I tried to go that route too but found that eye drops are significantly cheaper and take up much less space.


#953

This is pretty interesting. Behringer have been very focused on their clones at the expense of original designs and it sounds like that changes here. For reference this guy also mentored the designer of/consulted on the Minilogue, so still very relevant today.


#954

Not completely true though, Behringer release 2 very good new synths in the last few years, the Deepmind and the semimodular one whose names I forgot.
I guess clones might be turned around faster than new synth models, but 2 new models in 3/4 years is not a bad record


#955

You’re right, it’s easy to lose any sense of scale when you talk about Behringer in comparison to any other manufacturer. And actually that’s three: Deepmind, Neutron, and Crave.

Still, I’m curious to see what comes of this and look forward to more original designs.


#956

I almost bought the K2 from Behringer instead of a drum synth. They may have a reputation for making knock-offs and cheap stuff but you know what? I have no desire to pay for an original 40 year old MS-20 when I can have a better, newer version (both filter types, MIDI, USB etc) for 300 Euros. they are democratizing music making with hardware and I really respect that. A few more original synths would be really awesome. The Crave is coming soon too, don’t forget, so that makes 3 in recent years (DM, Neutron, Crave)


#957

I mean even if the stuff is a little more cheaply made, if its basically just sitting in your studio its probably not going to have too many issues. I’ve bought all kinds of cheap electronics of all kinds over the years that lasted way longer than I thought they would.


#958

I forgot the Crave.
I was about to pull the trigger on their Model D. Decided against buying any hardware instead.


#959

For me, the idea is that I spend enough time sitting in front of a computer. I have also played various instruments since I was little and so my history is making music in a more “live” context. I find I spend so much time micro-tweaking my shit on the PC I am not developing as I want to, so HW is a chance to try for a year or so how things go using dials and faders.

The only issue I have now is that I was dumbly expecting the mixer I bought to have multitrack out over USB, but it only ports the stereo mix, so no multitrack recorded jams for me for now. Behringer makes a small rack audio interface I may have to invest in down the road to get that capability.


#960

So an audio interface is a place where I would advise against cheating out on. Buy cheap buy twice def applies there imo. Get a motu or something great right off the bat!


#961

Just got these on my feed:
A proper groove box. Loving the sound of this.


If you’re thinking of splashing about 1.500, this is deffo worth a look. Not analog, but real nice feature set.

Finally a new Fantom

Oh! And a 106/60 boutique.

#962

Yes. I really DO NOT need the Roland MC-707. But I DEFINITELY want it :stuck_out_tongue:


#963

The annoying thing is how long it took them to get round to it, but they do appear to have got it right, unlike Korgs half hearted attempt with the Electribe 2. Like quantize if you want it/ Electribe 2 you can’t turn it off, and up to 128 step sequences to the Electribes 64. That little MC 101 4 track they showed at the end looked pretty cool too.


#964

There aren’t many mixers that multi track over USB. Well, not small ones anyway.
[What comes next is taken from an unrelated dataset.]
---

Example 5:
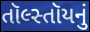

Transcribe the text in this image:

તૉલ્સ્તૉયનું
I think these are the main ones. PreSonus StudioLive AR12 USB: Zoom LiveTrak L-12: Soundcraft Signature 12MTK.
or, if you’re not worried about recording directly into your DAW/computer, look out for a used Zoom R16 or r24. You can record up to 8 tracks simultaneously. You can even sit with it on your lap and mix and master, which I do on my r8, or you can transfer the recorded tracks to your DAW, if you have certain effects you like to use. i do find with hardware (non acoustic), that you don’t need to do much with it.
Almost forgot you can run them on batteries if you need to.


#965

Yeah, if each of those tracks can be a full drum kit or a sequencer, then I have a drum machine/sequencer combo without having to quantize everything, be tethered to a computer, or spend a fortune.